If you’ve ever seen a “recommended item” on eBay or Amazon that was just what you were looking for (or maybe didn’t know you were looking for), it’s likely the suggestion was powered by a recommendation engine. In a recent interview, Co-founder of machine learning startup Delvv, Inc., Raefer Gabriel, said these applications for recommendation engines and collaborative filtering algorithms are just the beginning of a powerful and broad-reaching technology.
Gabriel noted that content discovery on services like Netflix, Pandora, and Spotify are most familiar to people because of the way they seem to “speak” to one’s preferences in movies, games, and music. Their relatively narrow focus of entertainment is a common thread that has made them successful as constrained domains. The challenge lies in developing recommendation engines for unbounded domains, like the internet, where there is more or less unlimited information.
“Some of the more unbounded domains, like web content, have struggled a little bit more to make good use of the technology that’s out there. Because there is so much unbounded information, it is hard to represent well, and to match well with other kinds of things people are considering,” Gabriel said. “Most of the collaborative filtering algorithms are built around some kind of matrix factorization technique and they definitely tend to work better if you bound the domain.”
Of all the recommendation engines and collaborative filters on the web, Gabriel cites Amazon as the most ambitious. The eCommerce giant utilizes a number of strategies to make item-to-item recommendations, complementary purchases, user preferences, and more. The key to developing those recommendations is more about the value of the data that Amazon is able to feed into the algorithm initially, hence reaching a critical mass of data on user preferences, which makes it much easier to create recommendations for new users.
“In order to handle those fresh users coming into the system, you need to have some way of modeling what their interest may be based on that first click that you’re able to extract out of them,” Gabriel said. “I think that intersection point between data warehousing and machine learning problems is actually a pretty critical intersection point, because machine learning doesn’t do much without data. So, you definitely need good systems to collect the data, good systems to manage the flow of data, and then good systems to apply models that you’ve built.”
Beyond consumer-oriented uses, Gabriel has seen recommendation engines and collaborative filter systems used in a narrow scope for medical applications and in manufacturing. In healthcare for example, he cited recommendations based on treatment preferences, doctor specialties, and other relevant decision-based suggestions; however, anything you can transform into a “model of relationships between items and item preferences” can map directly onto some form of recommendation engine or collaborative filter.
One of the most important elements that has driven the development of recommendation engines and collaborative filtering algorithms is the Netflix Prize, Gabriel said. The competition, which offered a $1 million prize to anyone who could design an algorithm to improve upon the proprietary Netflix’s recommendation engine, allowed entrants to use pieces of the company’s own user data to develop a better algorithm. The competition spurred a great deal of interest in the potential applications of collaborative filtering and recommendation engines, he said.

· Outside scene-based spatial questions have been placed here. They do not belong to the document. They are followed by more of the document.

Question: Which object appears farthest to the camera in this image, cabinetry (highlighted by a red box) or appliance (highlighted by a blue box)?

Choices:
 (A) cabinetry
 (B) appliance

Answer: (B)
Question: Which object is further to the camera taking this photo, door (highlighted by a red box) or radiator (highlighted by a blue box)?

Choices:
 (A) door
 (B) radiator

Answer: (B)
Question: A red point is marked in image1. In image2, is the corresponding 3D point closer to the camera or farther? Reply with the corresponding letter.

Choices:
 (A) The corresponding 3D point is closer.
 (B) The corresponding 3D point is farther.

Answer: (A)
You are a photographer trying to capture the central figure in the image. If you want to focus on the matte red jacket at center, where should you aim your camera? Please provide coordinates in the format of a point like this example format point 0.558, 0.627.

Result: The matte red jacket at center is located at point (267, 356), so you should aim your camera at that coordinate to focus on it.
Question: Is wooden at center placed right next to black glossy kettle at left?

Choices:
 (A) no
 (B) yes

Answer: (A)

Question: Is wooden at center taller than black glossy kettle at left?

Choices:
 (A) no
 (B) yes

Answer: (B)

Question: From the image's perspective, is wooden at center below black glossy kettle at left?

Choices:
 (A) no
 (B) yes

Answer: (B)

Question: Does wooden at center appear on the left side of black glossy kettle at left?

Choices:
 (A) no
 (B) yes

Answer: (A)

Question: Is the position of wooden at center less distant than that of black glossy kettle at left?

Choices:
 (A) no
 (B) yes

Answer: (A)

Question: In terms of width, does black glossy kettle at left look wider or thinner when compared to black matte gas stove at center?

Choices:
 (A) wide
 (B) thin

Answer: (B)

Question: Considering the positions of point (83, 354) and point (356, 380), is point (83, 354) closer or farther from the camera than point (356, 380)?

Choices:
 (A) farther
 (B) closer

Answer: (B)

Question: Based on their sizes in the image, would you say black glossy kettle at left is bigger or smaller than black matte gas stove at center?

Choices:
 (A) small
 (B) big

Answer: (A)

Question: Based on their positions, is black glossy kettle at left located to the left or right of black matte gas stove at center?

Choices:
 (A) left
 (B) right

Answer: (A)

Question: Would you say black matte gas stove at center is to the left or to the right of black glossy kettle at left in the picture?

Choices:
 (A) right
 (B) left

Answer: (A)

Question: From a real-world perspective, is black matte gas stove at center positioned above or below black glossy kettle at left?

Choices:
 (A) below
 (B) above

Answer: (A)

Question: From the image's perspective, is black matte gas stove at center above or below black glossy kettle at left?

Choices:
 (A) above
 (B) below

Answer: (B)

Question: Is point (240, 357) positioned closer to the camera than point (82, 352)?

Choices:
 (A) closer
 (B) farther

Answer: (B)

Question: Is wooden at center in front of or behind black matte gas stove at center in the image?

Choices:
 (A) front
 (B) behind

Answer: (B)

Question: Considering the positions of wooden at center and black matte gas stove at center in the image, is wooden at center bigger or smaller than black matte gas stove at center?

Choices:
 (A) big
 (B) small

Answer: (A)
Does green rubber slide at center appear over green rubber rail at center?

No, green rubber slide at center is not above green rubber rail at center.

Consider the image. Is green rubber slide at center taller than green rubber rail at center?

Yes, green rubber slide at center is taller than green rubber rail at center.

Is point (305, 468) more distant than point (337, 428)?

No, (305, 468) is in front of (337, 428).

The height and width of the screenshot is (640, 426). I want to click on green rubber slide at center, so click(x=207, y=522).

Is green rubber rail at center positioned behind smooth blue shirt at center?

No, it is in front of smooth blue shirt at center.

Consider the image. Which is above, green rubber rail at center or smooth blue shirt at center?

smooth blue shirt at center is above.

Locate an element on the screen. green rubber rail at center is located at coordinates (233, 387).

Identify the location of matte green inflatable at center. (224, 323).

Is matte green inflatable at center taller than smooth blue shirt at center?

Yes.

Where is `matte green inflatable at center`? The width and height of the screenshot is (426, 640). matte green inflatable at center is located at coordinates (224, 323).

In addition, relative ease of access to an abundant amount of cheap memory is another driving force behind the development of recommendation engines. An eCommerce company like Amazon with millions of items needs plenty of memory to store millions of different of pieces of item and correlation data while also storing user data in potentially large blocks.
“You have to think about a lot of matrix data in memory. And it’s a matrix, because you’re looking at relationships between items and other items and, obviously, the problems that get interesting are ones where you have lots and lots of different items,” Gabriel said. “All of the fitting and the data storage does need quite a bit of memory to work with. Cheap and plentiful memory has been very helpful in the development of these things at the commercial scale.”
Looking forward, Gabriel sees recommendation engines and collaborative filtering systems evolving more toward predictive analytics and getting a handle on the unbounded domain of the internet. While those efforts may ultimately be driven by the Google Now platform, he foresees a time when recommendation-driven data will merge with search data to provide search results before you even search for them.
“I think there will be a lot more going on at that intersection between the search and recommendation space over the next couple years. It’s sort of inevitable,” Gabriel said. “You can look ahead to what someone is going to be searching for next, and you can certainly help refine and tune into the right information with less effort.”
While “mind-reading” search engines may still seem a bit like science fiction at present, the capabilities are evolving at a rapid pace, with predictive analytics at the bow.